The N-terminal residue of ranpirnase is pyroglutamic acid. This “blocks” the N-terminal, i.e. makes it impossible to attach other amino acid residues to the left of the N-terminal. For this reason, it is not possible to create a fusion protein by attaching a targeting moiety to the N-terminal of ranpirnase. And, white it is possible to remove the pyroglutamic acid residue and to attach a targeting moiety to the aspartic amino acid residue in the second position of ranpirnase, removal of the pyroglutamic acid residue eliminates the bioactivity of ranpirnase.
However, the RNases disclosed in the above-referenced U.S. Pat. No. 6,239,257 B1 are not only active against certain human cancer cells, but also lack “blocked” N-terminals. For this reason, each of these RNases could be used to make a targeted fusion protein by attaching a targeting moiety to its N-terminal end.
It would be advantageous to provide methods for manufacturing such proteins recombinantly.
It would further be advantageous to provide bioactive proteins that could be made into targeted fusion proteins.

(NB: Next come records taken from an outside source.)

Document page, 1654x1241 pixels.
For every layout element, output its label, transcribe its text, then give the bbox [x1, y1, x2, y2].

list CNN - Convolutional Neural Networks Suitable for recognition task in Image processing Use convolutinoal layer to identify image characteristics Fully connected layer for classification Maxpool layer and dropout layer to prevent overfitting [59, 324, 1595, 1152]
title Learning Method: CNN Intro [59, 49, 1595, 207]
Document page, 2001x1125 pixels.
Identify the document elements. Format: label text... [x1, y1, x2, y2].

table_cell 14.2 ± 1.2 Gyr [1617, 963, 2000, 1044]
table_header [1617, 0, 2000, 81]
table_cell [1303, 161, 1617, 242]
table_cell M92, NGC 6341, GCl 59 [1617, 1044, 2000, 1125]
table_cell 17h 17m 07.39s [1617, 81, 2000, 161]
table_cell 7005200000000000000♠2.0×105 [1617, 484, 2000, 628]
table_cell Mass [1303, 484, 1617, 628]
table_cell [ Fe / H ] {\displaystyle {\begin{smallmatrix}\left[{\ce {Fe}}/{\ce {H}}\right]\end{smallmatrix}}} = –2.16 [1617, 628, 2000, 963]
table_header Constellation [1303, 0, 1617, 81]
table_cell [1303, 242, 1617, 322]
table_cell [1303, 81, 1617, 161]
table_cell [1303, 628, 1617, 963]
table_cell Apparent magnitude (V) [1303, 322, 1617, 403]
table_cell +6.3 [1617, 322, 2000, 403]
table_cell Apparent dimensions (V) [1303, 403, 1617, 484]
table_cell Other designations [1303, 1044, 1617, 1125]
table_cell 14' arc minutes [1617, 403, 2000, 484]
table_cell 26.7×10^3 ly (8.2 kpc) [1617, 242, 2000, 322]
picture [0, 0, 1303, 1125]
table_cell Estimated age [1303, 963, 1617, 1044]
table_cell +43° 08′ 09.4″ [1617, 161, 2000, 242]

In accordance with one aspect of the invention, methods are provided for recombinantly manufacturing the proteins disclosed in U.S. Pat. No. 6,239,257 B1.
In accordance with another aspect of the invention, new proteins are provided that possess activity against human carcinoma cells and that can also be manufactured recombinantly. One of the proteins is “cysteinized” to permit easier conjugation to a targeting moiety.
When recombinantly manufactured, one of the proteins disclosed in U.S. Pat. No. 6,239,257 B1 retains its activity against human carcinoma cells even when a number of different leader sequences are attached to its N-terminal. The leader sequences form parts of the vector in which the DNA of the protein of interest has been inserted. As will be seen below, there is a compelling body of evidence that such leader sequences do not, when attached to the N-terminal of any one of the family of RNase proteins disclosed in U.S. Pat. No. 6,239,257 B1, affect the bioactivity of the protein.